7. D’autre part, l’article 8 de la convention européenne de sauvegarde des droits de l’homme et des libertés fondamentales stipule que : « 1. Toute personne a droit au respect de sa vie privée et familiale, de son domicile et de sa correspondance ; 2. Il ne peut y avoir ingérence d’une autorité publique dans l’exercice de ce droit que pour autant que cette ingérence est prévue par la loi et qu’elle constitue une mesure qui, dans une société démocratique, est nécessaire à la sécurité nationale, à la sûreté publique, au bien-être économique du pays, à la défense de l’ordre et à la prévention des infractions pénales, à la protection de la santé ou de la morale ou à la protection des droits et libertés d’autrui. ».
8. Il ressort des pièces du dossier que Mme B… est entrée en France pour y poursuivre des études et n’a donc pas vocation à s’y maintenir. En outre, elle ne se prévaut d’aucune attache personnelle ou familiale en France. De plus, elle ne soutient pas qu’elle serait dépourvue de toute attache au Sénégal son pays d’origine dans lequel elle a vécu la majeure partie de sa vie. Par suite, le préfet de la Gironde n’a pas porté à son droit au respect de sa vie privée et familiale une atteinte disproportionnée aux buts en vue desquels il a pris la décision attaquée et n’a, dès lors, pas méconnu les stipulations de l’article 8 de la convention européenne de sauvegarde des droits de l’homme et des libertés fondamentales. Le préfet n’a pas davantage commis d’erreur manifeste dans l’appréciation des conséquences de sa décision sur la situation personnelle de l’intéressée.
Sur la décision fixant le pays de destination :
9. Il résulte de ce qui précède que Mme B… n’est pas fondée à soutenir que la décision fixant le pays de destination est illégale en raison de l’illégalité de l’obligation de quitter le territoire français qui la fonde.
10. Il résulte de tout ce qui précède que Mme B… n’est pas fondée à demander l’annulation de l’arrêté du 30 juillet 2025. Par voie de conséquence, ses conclusions à fins d’injonction et celles tendant à l’application des dispositions des articles L. 761-1 du code de justice administrative et 37 de la loi du 10 juillet 1991 doivent également être rejetées.
D E C I D E :
Article 1er : La requête de Mme B… est rejetée.

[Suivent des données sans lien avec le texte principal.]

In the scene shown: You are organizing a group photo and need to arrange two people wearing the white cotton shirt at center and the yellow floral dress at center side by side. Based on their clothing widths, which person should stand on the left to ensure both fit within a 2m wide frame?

Article 2 : Le présent jugement sera notifié à Mme A… B… et au préfet de la Gironde.
Délibéré après l’audience du 28 avril 2026, à laquelle siégeaient :
M. Cornevaux, président,
Mme Caste, première conseillère,
M. Fernandez, premier conseiller.
Rendu public par mise à disposition au greffe le 19 mai 2026.
Le rapporteur,
D. FERNANDEZ
Le président,
G. CORNEVAUX
La greffière,
A. JAMEAU
La République mande et ordonne au préfet de la Gironde en ce qui le concerne ou à tous commissaires de justice à ce requis en ce qui concerne les voies de droit commun, contre les parties privées, de pourvoir à l’exécution de la présente décision.